Landon Robinson has spent the past four months auditioning for the NFL, and earlier this month the Navy standout had a moment that made the chase feel less like a dream and more like a job interview. The Ohio native attended a local prospects day hosted by the Washington Commanders, a step that put him on the field with NFL eyes watching and left him saying, in effect, that this was real.
Robinson is not arriving from nowhere. He was a two-year starter at nose guard for Navy, built a reputation as a freak athlete and stacked up the kind of production and testing numbers that keep scouts interested. He was named American Conference Defensive Player of the Year and an All-American, then impressed during practices at the East-West Shrine Bowl and posted outstanding numbers at Navy’s pro day.
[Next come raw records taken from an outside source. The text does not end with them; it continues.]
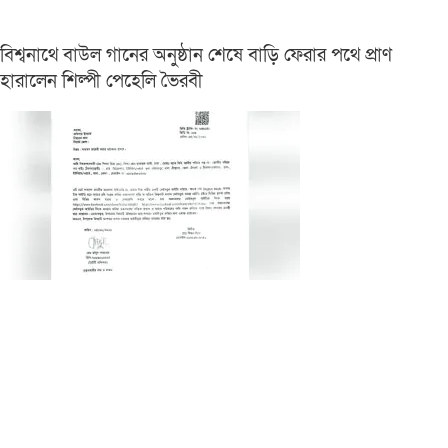
বিশ্বনাথে বাউল গানের অনুষ্ঠান শেষে বাড়ি ফেরার পথে প্রাণ
হারালেন শিল্পী পেহেলি ভৈরবী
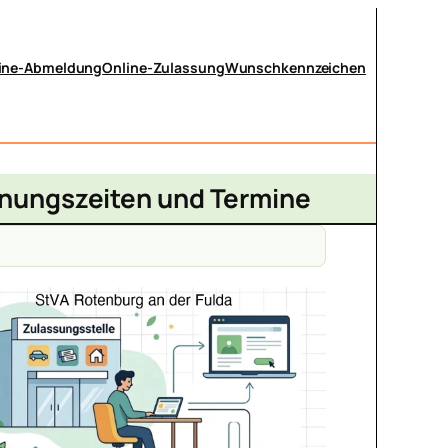
ine-Abmeldung
Online-Zulassung
Wunschkennzeichen
ffnungszeiten und Termine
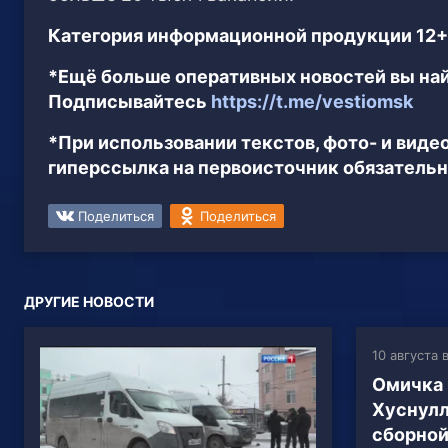
Категория информационной продукции 12+
*Ещё больше оперативных новостей вы най
Подписывайтесь
https://t.me/vestiomsk
*При использовании текстов, фото- и вид
гиперссылка на первоисточник обязательн
Поделиться
Поделиться
ДРУГИЕ НОВОСТИ
10 августа в
Омичка 
Хуснулл
сборной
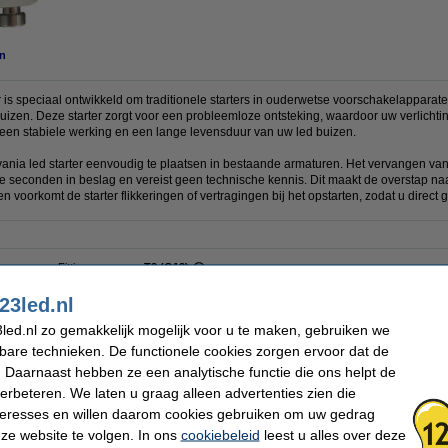
n
 is speciaal ontwikkeld om traditionele starters in ouderwetse voorschakelappara
uizen. Deze starter zorgt voor een probleemloze ontsteking, waardoor uw verlichti
 een stabiele werking en een lange levensduur van uw led buizen.
lvania led starter eenvoudig te plaatsen in bestaande armaturen. Het vervangen va
e seconden in beslag en vereist geen technische kennis. Dit maakt de overstap naar 
 voorkomt de starter flikkeringen of vertragingen bij het opstarten, zodat u direct g
Fitting:
T8 (G13)
Oud voor nieuw:
uw oude apparaat
23led.nl
led.nl zo gemakkelijk mogelijk voor u te maken, gebruiken we
 dit artikel ook besteld hebben
kbare technieken. De functionele cookies zorgen ervoor dat de
 Daarnaast hebben ze een analytische functie die ons helpt de
verbeteren. We laten u graag alleen advertenties zien die
nteresses en willen daarom cookies gebruiken om uw gedrag
ze website te volgen. In ons
cookiebeleid
leest u alles over deze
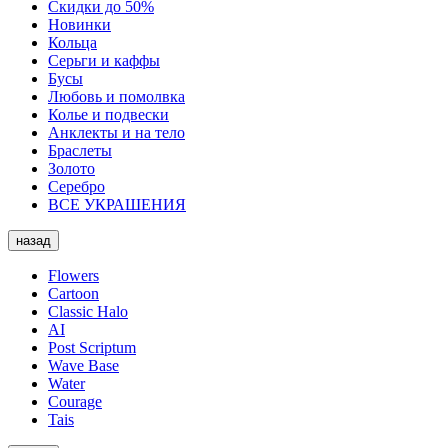
Скидки до 50%
Новинки
Кольца
Серьги и каффы
Бусы
Любовь и помолвка
Колье и подвески
Анклекты и на тело
Браслеты
Золото
Серебро
ВСЕ УКРАШЕНИЯ
назад
Flowers
Cartoon
Classic Halo
AI
Post Scriptum
Wave Base
Water
Courage
Tais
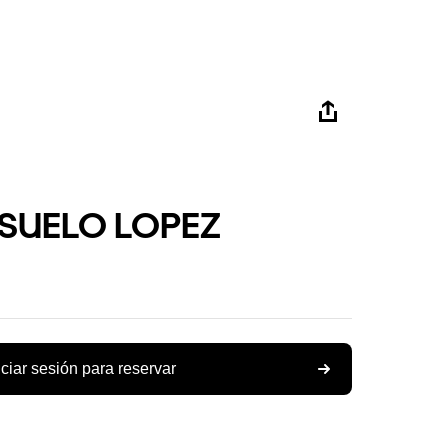
SUELO LOPEZ
iciar sesión para reservar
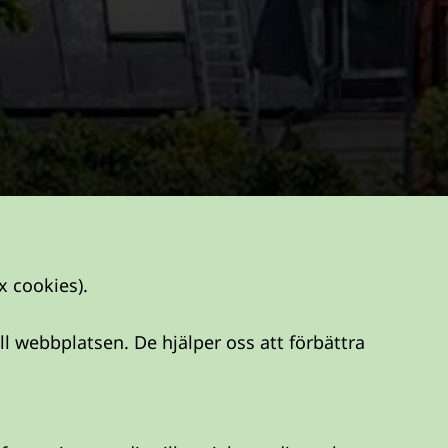
x cookies).
l webbplatsen. De hjälper oss att förbättra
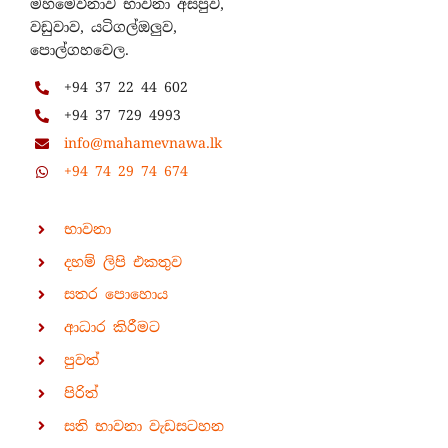
මහමෙව්නාව භාවනා අසපුව,
වඩුවාව, යටිගල්ඔලුව,
පොල්ගහවෙල.
+94 37 22 44 602
+94 37 729 4993
info@mahamevnawa.lk
+94 74 29 74 674
භාවනා
දහම් ලිපි එකතුව
සතර පොහොය
ආධාර කිරීමට
පුවත්
පිරිත්
සති භාවනා වැඩසටහන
That combination has shaped Robinson’s candidacy for the league: what he did on the field, how he moved in workouts and how he showed at showcase events. The Commanders’ local prospects day added something harder to measure. For a player who has spent four months trying to turn a football résumé into a roster chance, it made the next level feel closer than it had before.
The tension is that Robinson’s path is still the one so many late-round hopefuls know well. The awards and the testing help, but they do not guarantee an NFL home. What keeps his case alive is the rare blend of size, production and athleticism, and the fact that he has already carried that profile through Navy, the Shrine Bowl and now a local workout with a pro team.
For Robinson, the lesson of the last four months is simple: the door is open, but not wide. The next step is finding which team is ready to turn a promising audition into a real opportunity.